▶ **Data under study**:
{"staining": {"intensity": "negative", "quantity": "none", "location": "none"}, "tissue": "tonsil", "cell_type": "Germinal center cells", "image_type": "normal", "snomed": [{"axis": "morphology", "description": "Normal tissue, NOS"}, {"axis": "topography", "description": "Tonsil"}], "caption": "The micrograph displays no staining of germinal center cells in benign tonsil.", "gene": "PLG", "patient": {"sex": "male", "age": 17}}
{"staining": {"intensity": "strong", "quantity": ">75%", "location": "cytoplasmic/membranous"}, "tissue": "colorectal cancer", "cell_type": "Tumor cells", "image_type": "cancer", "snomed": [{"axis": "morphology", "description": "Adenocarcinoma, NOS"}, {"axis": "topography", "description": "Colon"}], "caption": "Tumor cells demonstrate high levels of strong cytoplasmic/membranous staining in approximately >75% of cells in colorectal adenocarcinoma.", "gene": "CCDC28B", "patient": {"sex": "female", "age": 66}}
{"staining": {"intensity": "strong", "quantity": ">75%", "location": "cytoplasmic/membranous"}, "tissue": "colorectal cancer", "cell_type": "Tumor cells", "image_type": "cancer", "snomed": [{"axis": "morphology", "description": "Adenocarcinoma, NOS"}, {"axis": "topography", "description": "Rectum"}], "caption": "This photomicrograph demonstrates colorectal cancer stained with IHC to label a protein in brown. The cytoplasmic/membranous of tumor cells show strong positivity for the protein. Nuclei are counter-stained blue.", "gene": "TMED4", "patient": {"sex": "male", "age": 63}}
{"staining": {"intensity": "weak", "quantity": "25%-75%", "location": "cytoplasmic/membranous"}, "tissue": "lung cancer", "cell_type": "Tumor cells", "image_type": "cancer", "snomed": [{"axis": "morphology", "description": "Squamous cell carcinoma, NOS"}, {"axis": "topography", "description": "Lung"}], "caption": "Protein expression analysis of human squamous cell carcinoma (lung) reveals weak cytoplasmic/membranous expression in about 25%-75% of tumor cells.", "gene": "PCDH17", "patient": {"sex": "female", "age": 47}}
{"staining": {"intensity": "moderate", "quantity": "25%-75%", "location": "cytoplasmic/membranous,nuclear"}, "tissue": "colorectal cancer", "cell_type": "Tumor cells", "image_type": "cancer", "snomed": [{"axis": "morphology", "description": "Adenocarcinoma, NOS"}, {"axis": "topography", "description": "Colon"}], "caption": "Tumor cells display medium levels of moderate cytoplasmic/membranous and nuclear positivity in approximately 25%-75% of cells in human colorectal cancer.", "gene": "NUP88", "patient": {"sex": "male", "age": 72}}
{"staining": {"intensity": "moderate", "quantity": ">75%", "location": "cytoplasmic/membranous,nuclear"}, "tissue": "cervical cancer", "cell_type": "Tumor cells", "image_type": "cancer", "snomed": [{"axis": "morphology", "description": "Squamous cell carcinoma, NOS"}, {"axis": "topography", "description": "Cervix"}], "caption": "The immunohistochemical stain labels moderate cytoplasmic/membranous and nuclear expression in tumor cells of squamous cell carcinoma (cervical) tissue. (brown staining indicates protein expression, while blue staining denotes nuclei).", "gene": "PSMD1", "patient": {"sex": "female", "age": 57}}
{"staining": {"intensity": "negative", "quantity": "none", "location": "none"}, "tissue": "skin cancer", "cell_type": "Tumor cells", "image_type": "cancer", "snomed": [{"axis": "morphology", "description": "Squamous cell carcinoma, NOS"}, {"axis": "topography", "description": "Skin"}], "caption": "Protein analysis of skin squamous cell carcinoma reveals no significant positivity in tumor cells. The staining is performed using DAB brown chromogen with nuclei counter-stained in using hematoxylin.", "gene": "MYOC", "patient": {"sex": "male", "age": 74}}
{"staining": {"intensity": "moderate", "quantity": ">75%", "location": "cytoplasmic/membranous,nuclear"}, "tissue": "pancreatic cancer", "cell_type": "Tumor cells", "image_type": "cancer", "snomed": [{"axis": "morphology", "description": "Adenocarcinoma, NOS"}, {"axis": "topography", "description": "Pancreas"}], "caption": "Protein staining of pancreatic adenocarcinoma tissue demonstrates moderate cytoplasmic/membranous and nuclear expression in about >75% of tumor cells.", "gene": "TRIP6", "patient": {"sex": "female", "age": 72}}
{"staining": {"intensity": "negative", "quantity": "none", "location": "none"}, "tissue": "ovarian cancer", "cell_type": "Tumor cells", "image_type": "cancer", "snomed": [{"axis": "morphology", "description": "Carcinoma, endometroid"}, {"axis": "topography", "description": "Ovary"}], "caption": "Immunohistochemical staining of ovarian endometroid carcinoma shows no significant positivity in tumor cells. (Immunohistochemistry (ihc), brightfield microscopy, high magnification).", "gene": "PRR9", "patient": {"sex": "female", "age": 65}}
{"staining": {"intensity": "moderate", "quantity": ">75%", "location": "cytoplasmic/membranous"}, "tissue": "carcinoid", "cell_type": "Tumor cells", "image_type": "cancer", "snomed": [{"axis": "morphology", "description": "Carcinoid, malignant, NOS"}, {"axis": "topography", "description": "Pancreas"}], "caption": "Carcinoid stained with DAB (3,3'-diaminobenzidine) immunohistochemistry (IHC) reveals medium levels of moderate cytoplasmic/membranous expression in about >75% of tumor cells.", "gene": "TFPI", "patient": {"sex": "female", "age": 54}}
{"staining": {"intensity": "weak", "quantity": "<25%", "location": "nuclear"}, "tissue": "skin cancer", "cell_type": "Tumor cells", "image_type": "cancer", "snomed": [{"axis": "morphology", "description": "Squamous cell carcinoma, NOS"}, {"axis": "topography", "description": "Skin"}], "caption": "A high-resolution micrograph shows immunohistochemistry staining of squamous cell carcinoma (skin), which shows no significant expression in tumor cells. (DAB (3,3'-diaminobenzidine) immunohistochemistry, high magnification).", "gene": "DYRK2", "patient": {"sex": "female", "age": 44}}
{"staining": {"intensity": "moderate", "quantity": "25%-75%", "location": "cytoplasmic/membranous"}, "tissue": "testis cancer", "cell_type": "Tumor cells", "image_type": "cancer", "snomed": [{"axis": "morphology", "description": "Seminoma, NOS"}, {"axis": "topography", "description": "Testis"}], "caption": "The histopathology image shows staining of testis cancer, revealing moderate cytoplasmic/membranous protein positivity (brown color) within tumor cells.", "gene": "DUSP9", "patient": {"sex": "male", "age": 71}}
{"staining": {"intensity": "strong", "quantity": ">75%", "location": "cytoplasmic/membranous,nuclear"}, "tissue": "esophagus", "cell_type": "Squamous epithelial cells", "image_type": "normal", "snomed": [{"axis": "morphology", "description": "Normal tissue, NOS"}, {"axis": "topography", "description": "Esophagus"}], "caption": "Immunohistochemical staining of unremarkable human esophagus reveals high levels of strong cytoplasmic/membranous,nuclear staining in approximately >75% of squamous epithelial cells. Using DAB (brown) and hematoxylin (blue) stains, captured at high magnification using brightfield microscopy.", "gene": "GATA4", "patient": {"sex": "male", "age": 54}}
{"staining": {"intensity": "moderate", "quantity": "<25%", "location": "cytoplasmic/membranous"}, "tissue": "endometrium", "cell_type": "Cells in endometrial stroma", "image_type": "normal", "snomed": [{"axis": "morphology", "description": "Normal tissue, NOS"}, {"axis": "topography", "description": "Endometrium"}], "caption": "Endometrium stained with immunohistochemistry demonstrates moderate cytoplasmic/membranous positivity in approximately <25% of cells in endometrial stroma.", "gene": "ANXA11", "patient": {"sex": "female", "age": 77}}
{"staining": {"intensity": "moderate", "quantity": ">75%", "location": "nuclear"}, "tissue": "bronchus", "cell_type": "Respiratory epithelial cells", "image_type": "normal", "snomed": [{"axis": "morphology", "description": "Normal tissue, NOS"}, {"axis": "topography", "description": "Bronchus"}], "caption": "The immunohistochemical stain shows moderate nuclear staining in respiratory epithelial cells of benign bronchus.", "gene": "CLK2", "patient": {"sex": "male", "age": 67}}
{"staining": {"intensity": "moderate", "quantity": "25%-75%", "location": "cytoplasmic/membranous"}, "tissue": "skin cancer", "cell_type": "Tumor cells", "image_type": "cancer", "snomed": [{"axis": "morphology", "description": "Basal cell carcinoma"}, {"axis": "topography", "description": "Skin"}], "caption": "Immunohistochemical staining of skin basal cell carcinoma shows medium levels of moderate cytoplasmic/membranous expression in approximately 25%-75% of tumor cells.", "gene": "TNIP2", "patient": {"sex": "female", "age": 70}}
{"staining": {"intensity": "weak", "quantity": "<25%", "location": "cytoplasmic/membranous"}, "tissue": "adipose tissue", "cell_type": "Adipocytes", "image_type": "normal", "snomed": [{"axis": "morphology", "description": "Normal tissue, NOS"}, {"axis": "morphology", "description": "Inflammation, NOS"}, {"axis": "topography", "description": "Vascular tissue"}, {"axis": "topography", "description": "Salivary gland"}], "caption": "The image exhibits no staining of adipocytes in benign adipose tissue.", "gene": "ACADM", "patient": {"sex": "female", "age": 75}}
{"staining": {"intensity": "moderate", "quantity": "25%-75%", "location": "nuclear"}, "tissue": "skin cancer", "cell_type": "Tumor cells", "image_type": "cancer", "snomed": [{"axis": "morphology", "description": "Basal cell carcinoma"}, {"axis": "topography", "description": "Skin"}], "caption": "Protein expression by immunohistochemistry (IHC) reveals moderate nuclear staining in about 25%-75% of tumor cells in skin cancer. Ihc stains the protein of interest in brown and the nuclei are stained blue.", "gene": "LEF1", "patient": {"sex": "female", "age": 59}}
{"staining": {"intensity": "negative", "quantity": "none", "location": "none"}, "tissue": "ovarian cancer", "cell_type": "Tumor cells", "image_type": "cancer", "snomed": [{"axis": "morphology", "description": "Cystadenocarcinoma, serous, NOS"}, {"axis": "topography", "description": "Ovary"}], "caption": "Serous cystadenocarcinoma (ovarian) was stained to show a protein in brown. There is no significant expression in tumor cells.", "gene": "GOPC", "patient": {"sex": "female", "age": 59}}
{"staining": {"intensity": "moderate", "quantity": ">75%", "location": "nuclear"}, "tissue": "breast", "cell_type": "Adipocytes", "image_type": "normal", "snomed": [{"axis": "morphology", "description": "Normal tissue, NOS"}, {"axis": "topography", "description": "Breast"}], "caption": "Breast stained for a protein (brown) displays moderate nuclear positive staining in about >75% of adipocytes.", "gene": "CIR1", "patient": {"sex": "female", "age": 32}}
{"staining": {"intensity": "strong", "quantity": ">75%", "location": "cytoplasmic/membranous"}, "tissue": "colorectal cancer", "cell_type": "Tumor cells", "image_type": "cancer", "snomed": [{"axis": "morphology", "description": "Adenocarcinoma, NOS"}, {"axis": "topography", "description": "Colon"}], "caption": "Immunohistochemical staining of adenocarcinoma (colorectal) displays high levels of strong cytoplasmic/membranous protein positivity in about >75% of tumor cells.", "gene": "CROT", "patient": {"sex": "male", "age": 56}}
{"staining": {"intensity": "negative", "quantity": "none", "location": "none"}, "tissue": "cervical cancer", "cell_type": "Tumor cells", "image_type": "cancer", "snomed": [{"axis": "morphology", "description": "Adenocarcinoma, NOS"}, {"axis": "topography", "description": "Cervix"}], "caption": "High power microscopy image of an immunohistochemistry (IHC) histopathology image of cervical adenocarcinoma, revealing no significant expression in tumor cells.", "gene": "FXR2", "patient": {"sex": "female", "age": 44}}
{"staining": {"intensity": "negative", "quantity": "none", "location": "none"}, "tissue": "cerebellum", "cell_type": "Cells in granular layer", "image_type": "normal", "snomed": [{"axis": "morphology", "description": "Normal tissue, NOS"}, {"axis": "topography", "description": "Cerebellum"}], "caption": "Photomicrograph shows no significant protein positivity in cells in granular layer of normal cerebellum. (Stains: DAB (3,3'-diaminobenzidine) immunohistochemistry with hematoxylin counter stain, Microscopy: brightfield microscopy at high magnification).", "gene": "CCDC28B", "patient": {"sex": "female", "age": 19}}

▶ **Brief**: Only the lines above, from the first through the one holding "expression analysis of", are to be output, and they must be copied exactly.

▶ **Written solution**:
{"staining": {"intensity": "negative", "quantity": "none", "location": "none"}, "tissue": "tonsil", "cell_type": "Germinal center cells", "image_type": "normal", "snomed": [{"axis": "morphology", "description": "Normal tissue, NOS"}, {"axis": "topography", "description": "Tonsil"}], "caption": "The micrograph displays no staining of germinal center cells in benign tonsil.", "gene": "PLG", "patient": {"sex": "male", "age": 17}}
{"staining": {"intensity": "strong", "quantity": ">75%", "location": "cytoplasmic/membranous"}, "tissue": "colorectal cancer", "cell_type": "Tumor cells", "image_type": "cancer", "snomed": [{"axis": "morphology", "description": "Adenocarcinoma, NOS"}, {"axis": "topography", "description": "Colon"}], "caption": "Tumor cells demonstrate high levels of strong cytoplasmic/membranous staining in approximately >75% of cells in colorectal adenocarcinoma.", "gene": "CCDC28B", "patient": {"sex": "female", "age": 66}}
{"staining": {"intensity": "strong", "quantity": ">75%", "location": "cytoplasmic/membranous"}, "tissue": "colorectal cancer", "cell_type": "Tumor cells", "image_type": "cancer", "snomed": [{"axis": "morphology", "description": "Adenocarcinoma, NOS"}, {"axis": "topography", "description": "Rectum"}], "caption": "This photomicrograph demonstrates colorectal cancer stained with IHC to label a protein in brown. The cytoplasmic/membranous of tumor cells show strong positivity for the protein. Nuclei are counter-stained blue.", "gene": "TMED4", "patient": {"sex": "male", "age": 63}}
{"staining": {"intensity": "weak", "quantity": "25%-75%", "location": "cytoplasmic/membranous"}, "tissue": "lung cancer", "cell_type": "Tumor cells", "image_type": "cancer", "snomed": [{"axis": "morphology", "description": "Squamous cell carcinoma, NOS"}, {"axis": "topography", "description": "Lung"}], "caption": "Protein expression analysis of human squamous cell carcinoma (lung) reveals weak cytoplasmic/membranous expression in about 25%-75% of tumor cells.", "gene": "PCDH17", "patient": {"sex": "female", "age": 47}}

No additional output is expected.